Women's health trials have historically enrolled predominantly postmenopausal women aged 50 to 65 in good general health, excluding those with breast cancer, PCOS, premature ovarian insufficiency, or significant comorbidities. The 52-week Intrarosa trial and the 24-week Brisdelle trials follow that pattern. What happens in women over 70 using Intrarosa for a decade, or in a perimenopausal woman with PCOS on Brisdelle for three years, is genuinely unknown. That is not a reason to avoid either drug. It is a reason to have an annual check-in with your prescriber rather than assuming indefinite use is automatically safe or effective.

As Dr. Elena Vasquez, WomanRx clinical reviewer and board-certified OB-GYN, notes: "The most common mistake I see is clinicians and patients treating Intrarosa and Brisdelle as alternatives to each other. They answer different questions. The better comparison for Intrarosa is ospemifene or vaginal estrogen. The better comparison for Brisdelle is venlafaxine or fezolinetant. Asking which of these two is more durable is a bit like asking whether ibuprofen or antihistamine works longer for your cold, you have to specify which symptom you are treating."

The Menopause Society 2023 position statement on nonhormonal management of menopause acknowledges that most non-hormonal therapies have trial data limited to 12 to 24 weeks, while VMS and GSM often persist for years. That gap in long-term evidence affects the entire non-hormonal field, not just Brisdelle.

Practical Steps Before Your Next Appointment

Identify your primary symptom clearly before the visit. If it is vaginal dryness or pain with sex, ask specifically about Intrarosa or vaginal estrogen, and ask how long your clinician expects you to continue. If it is hot flashes disrupting sleep or daily function, ask about Brisdelle, venlafaxine, or fezolinetant, and ask what the plan looks like at six months and at one year.

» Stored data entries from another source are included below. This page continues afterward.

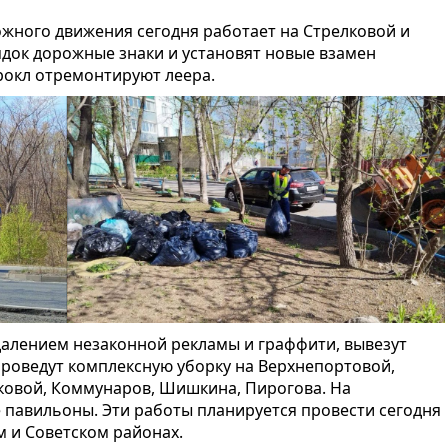
жного движения сегодня работает на Стрелковой и
ядок дорожные знаки и установят новые взамен
рокл отремонтируют леера.
далением незаконной рекламы и граффити, вывезут
проведут комплексную уборку на Верхнепортовой,
ковой, Коммунаров, Шишкина, Пирогова. На
 павильоны. Эти работы планируется провести сегодня
м и Советском районах.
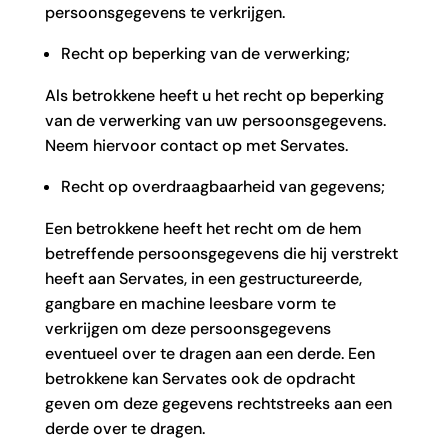
persoonsgegevens te verkrijgen.
Recht op beperking van de verwerking;
Als betrokkene heeft u het recht op beperking
van de verwerking van uw persoonsgegevens.
Neem hiervoor contact op met Servates.
Recht op overdraagbaarheid van gegevens;
Een betrokkene heeft het recht om de hem
betreffende persoonsgegevens die hij verstrekt
heeft aan Servates, in een gestructureerde,
gangbare en machine leesbare vorm te
verkrijgen om deze persoonsgegevens
eventueel over te dragen aan een derde. Een
betrokkene kan Servates ook de opdracht
geven om deze gegevens rechtstreeks aan een
derde over te dragen.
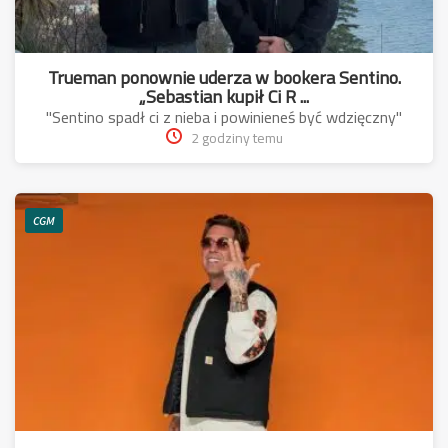
Trueman ponownie uderza w bookera Sentino.
„Sebastian kupił Ci R ...
"Sentino spadł ci z nieba i powinieneś być wdzięczny"
2 godziny temu
CGM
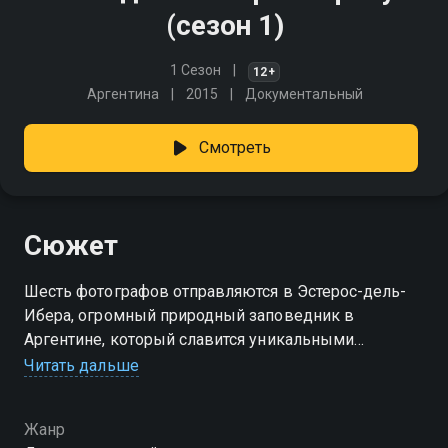
(сезон 1)
1 Сезон
12+
Аргентина
2015
Документальный
Смотреть
Сюжет
Шесть фотографов отправляются в Эстерос-дель-
Ибера, огромный природный заповедник в
Аргентине, который славится уникальными
пейзажами и богатым животным миром.
Читать дальше
Посмотреть онлайн 1 сезон сериала Заповедник
Жанр
Эстерос в фокусе вы можете совершенно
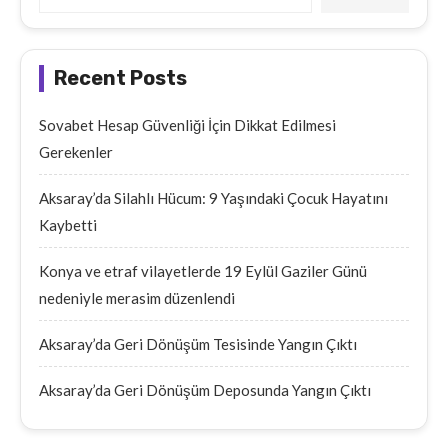
Recent Posts
Sovabet Hesap Güvenliği İçin Dikkat Edilmesi
Gerekenler
Aksaray’da Silahlı Hücum: 9 Yaşındaki Çocuk Hayatını
Kaybetti
Konya ve etraf vilayetlerde 19 Eylül Gaziler Günü
nedeniyle merasim düzenlendi
Aksaray’da Geri Dönüşüm Tesisinde Yangın Çıktı
Aksaray’da Geri Dönüşüm Deposunda Yangın Çıktı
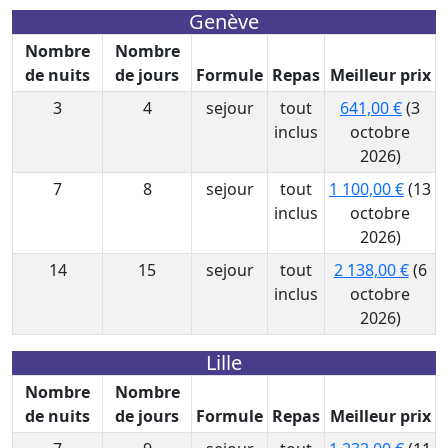
Genève
Nombre
Nombre
de nuits
de jours
Formule
Repas
Meilleur prix
3
4
sejour
tout
641,00 €
(3
inclus
octobre
2026)
7
8
sejour
tout
1 100,00 €
(13
inclus
octobre
2026)
14
15
sejour
tout
2 138,00 €
(6
inclus
octobre
2026)
Lille
Nombre
Nombre
de nuits
de jours
Formule
Repas
Meilleur prix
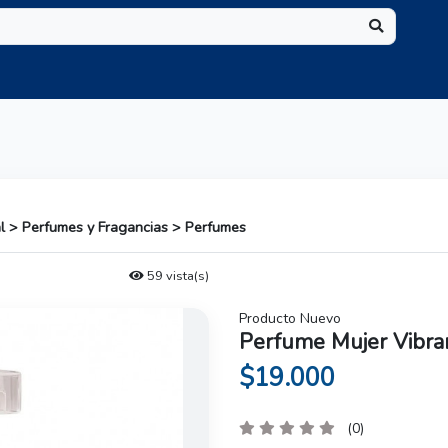
l > Perfumes y Fragancias > Perfumes
59 vista(s)
Producto Nuevo
Perfume Mujer Vibran
$19.000
(0)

Bring your current medication list. The tamoxifen-paroxetine interaction is clinically significant and reduces active tamoxifen metabolite endoxifen by up to 64 percent, which may compromise breast cancer treatment outcomes. That single interaction rules out Brisdelle for a large subset of women.

Ask about contraception if you are perimenopausal and not yet confirmed postmenopausal (defined as 12 consecutive months without a period). Both drugs are contraindicated in pregnancy, and perimenopausal women can still ovulate unpredictably.